[Entries taken from a collection]
----------------------------------------

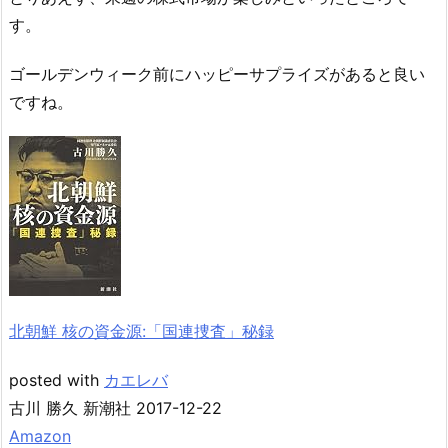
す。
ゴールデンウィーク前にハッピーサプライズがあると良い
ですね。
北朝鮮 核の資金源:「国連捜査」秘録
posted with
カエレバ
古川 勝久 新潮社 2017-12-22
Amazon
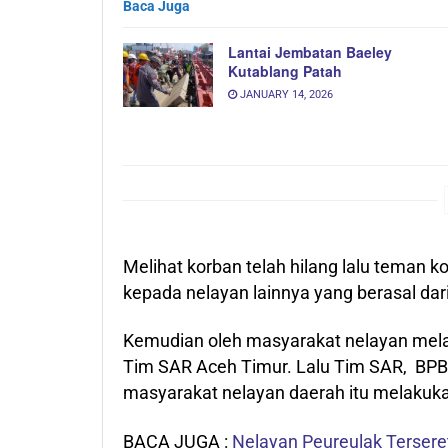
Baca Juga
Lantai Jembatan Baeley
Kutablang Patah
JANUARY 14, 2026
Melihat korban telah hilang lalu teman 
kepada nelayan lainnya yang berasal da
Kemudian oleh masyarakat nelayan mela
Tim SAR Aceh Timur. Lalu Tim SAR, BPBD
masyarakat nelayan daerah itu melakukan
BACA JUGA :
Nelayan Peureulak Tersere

----------------------------------------

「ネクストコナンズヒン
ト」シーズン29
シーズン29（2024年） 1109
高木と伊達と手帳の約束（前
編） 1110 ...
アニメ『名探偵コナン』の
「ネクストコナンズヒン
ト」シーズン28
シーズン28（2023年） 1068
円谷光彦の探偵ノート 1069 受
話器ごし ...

----------------------------------------

*Task item*
From the records above, return each line that has the string "masyarakat".

*Result*
Kemudian oleh masyarakat nelayan mela
masyarakat nelayan daerah itu melakukan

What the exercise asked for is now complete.